Notch signaling activation is critical to the development of neuropathic pain

BACKGROUND: Nerve injury-induced neuropathic pain is a major health problem worldwide. Notch signaling is a highly conserved pathway in evolution, which has an important role in synaptic plasticity and inflammation in central nervous system. The present study was designed to investigate the potential role of notch signaling in the development of neuropathic pain. METHODS: The neuropathic pain was induced by spared nerve injury (SNI) in rats. The activation of notch signaling in the lumbar spinal dorsal horn was measured. DAPT, an inhibitor of notch signaling, was intrathecally (i.t.) administered before SNI or after appearance of pain sensitivity. Moreover, Jagged-1 (JAG-1) peptide, a ligand of notch signaling, was i.t. administered to normal rats.

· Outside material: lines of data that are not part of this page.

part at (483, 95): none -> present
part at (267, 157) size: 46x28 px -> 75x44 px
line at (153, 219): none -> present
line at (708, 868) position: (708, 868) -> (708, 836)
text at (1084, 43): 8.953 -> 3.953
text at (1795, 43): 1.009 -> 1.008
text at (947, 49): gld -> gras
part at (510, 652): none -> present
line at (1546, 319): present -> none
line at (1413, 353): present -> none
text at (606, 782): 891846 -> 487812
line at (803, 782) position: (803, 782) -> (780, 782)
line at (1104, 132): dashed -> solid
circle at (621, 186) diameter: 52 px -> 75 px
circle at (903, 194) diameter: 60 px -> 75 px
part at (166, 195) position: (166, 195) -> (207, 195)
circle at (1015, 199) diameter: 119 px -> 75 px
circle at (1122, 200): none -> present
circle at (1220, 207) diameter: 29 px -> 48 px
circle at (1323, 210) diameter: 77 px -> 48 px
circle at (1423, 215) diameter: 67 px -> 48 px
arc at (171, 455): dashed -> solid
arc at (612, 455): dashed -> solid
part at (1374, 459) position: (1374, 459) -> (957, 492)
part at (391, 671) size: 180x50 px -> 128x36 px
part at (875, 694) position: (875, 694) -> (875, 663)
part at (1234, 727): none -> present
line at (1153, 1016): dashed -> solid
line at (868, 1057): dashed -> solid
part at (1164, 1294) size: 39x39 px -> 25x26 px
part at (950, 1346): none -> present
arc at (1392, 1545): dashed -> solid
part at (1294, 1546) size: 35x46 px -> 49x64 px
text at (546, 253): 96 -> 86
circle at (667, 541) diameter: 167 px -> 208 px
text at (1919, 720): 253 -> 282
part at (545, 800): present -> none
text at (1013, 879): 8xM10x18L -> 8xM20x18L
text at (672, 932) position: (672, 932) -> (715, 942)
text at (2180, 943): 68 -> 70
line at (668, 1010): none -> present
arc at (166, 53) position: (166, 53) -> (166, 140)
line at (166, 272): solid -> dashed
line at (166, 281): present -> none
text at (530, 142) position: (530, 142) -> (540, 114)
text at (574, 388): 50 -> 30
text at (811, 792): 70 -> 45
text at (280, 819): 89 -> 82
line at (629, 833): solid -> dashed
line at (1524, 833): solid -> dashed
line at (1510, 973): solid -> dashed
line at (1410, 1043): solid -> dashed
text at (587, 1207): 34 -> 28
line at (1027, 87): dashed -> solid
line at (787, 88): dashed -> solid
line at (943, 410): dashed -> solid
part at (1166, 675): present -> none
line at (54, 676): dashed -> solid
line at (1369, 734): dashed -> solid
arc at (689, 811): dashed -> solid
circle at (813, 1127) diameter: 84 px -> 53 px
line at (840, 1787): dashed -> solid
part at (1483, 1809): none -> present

The mechanical allodynia was assessed by von Frey test. RESULTS: Here, we found that DAPT administered 0.5 h before SNI operation could significantly prevent the decrease of mechanical paw withdrawal threshold (PWT) for more than 4 weeks (P < 0.05 vs. SNI group). DAPT administered after appearance of pain sensitivity could also significantly reverse the decrease of mechanical PWT in a dose-dependent manner (P < 0.05). In addition, administration of Jagged-1 (JAG-1) peptide significantly decreased the mechanical PWT of normal rats in a dose-dependent manner (P < 0.05). CONCLUSIONS: Therefore, notch signaling activation might contribute to the development of neuropathic pain. This study might provide a new therapeutic target for neuropathic pain.